» **Work request**: Could you repeat word for word only the lines from the one containing "pozycji pozwalają jeszcze" to the last line of the data below?

» **Information provided**:
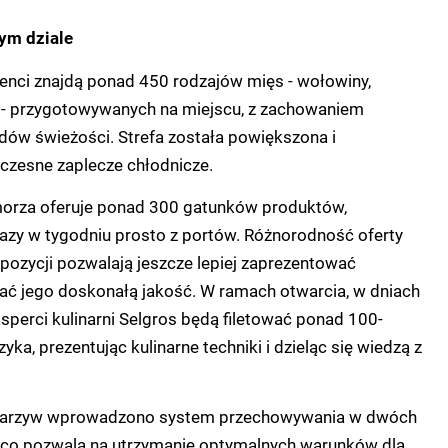
ym dziale
enci znajdą ponad 450 rodzajów mięs - wołowiny,
u - przygotowywanych na miejscu, z zachowaniem
dów świeżości. Strefa została powiększona i
zesne zaplecze chłodnicze.
morza oferuje ponad 300 gatunków produktów,
azy w tygodniu prosto z portów. Różnorodność oferty
pozycji pozwalają jeszcze lepiej zaprezentować
ać jego doskonałą jakość. W ramach otwarcia, w dniach
ksperci kulinarni Selgros będą filetować ponad 100-
a, prezentując kulinarne techniki i dzieląc się wiedzą z
warzyw wprowadzono system przechowywania w dwóch
, co pozwala na utrzymanie optymalnych warunków dla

» **Finished task**:
pozycji pozwalają jeszcze lepiej zaprezentować
ać jego doskonałą jakość. W ramach otwarcia, w dniach
ksperci kulinarni Selgros będą filetować ponad 100-
a, prezentując kulinarne techniki i dzieląc się wiedzą z
warzyw wprowadzono system przechowywania w dwóch
, co pozwala na utrzymanie optymalnych warunków dla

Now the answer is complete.